Gilman looked at the card for a moment, then handed it back. I watched his face and could see him make up his mind. "Oh, well," he said. "I can't see the harm in talking with you, Mr. Scudder. It's not as though I knew anything substantial. It was all a fair amount of years ago, wasn't it? A lot of water under the bridge since then, or over the dam, or wherever it goes." His blue eyes brightened. "Speaking of liquid, we generally have a drink about now. Will you join us?"
"Thank you."
"We generally mix up some martinis. Unless there's something else you'd prefer?"
"Martinis hit me a little hard," I said. "I think I'd better stick with whiskey. Bourbon, if you've got it."
Of course they had it. They had Wild Turkey, which is a cut or two better than what I'm used to, and Rolfe gave me five or six ounces of it in a cut-crystal Old Fashioned glass. He poured Bombay gin into a pitcher, added ice cubes and a spoonful of vermouth, stirred gently and strained the blend into a pair of glasses that were mates to mine. Donald Gilman raised his glass and proposed a toast to Friday, and we drank to that.
I wound up sitting where Rolfe had had me sit earlier. Rolfe sat as before on the rug, his knees drawn up and his arms locked around them. He was still wearing the jeans and shirt he'd put on to introduce me to Judy Fairborn. His weights and jump rope were out of sight. Gilman sat on the edge of the uncomfortable chair and leaned forward, looking down into his glass, then looking up at me.
"I was trying to remember the day she died," he said. "It's difficult. I didn't come home from the office that day. I had drinks with someone after work, and then dinner out, and I think I went to a party in the Village. It's not important. The point is that I didn't get home until the following morning. I knew what to expect when I got here because I read the morning paper with my breakfast. No, that's wrong. I remember that I bought the News because it's easier to manage on the train, the business of turning the pages and all. The headline was Icepick Killer Strikes in Brooklyn, or words to that effect. I believe there had been a previous killing in Brooklyn."
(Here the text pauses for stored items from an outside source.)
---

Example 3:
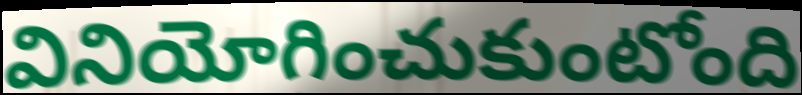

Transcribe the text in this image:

వినియోగించుకుంటోంది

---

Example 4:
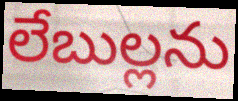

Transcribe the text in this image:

లేబుల్లను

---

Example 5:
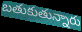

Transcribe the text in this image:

బతుకుతున్నారు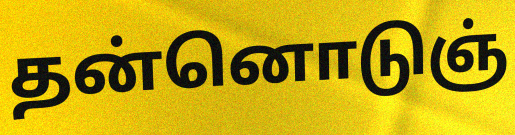
தன்னொடுஞ்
"The fourth victim. In Sheepshead Bay."
"Then I turned to page three, I suppose it must have been, and there was the story. No photograph, but the name and address, of course, and that was unmistakable." He put a hand to his chest. "I remember how I felt. It was incredibly shocking. You don't expect that sort of thing to happen to someone you know. And it made me feel so vulnerable myself, you know. It happened in this building. I felt that before I felt the sense of loss one feels over the death of a friend."
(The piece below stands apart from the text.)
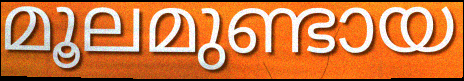
മൂലമുണ്ടായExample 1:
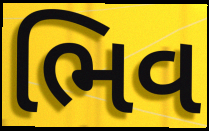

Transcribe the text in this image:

ભિવ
"How well did you know the Ettingers?"
"Reasonably well. They were a couple, of course, and most of their social interaction was with other couples. But they were right across the hall and I'd have them in for drinks or coffee from time to time, or they'd ask me over. I had one or two parties that they came to, but they didn't stay very long. I think they were comfortable enough with gay people, but not in great quantity. I can understand that. One doesn't like to be overwhelmingly outnumbered, does one? It's only natural to feel self-conscious."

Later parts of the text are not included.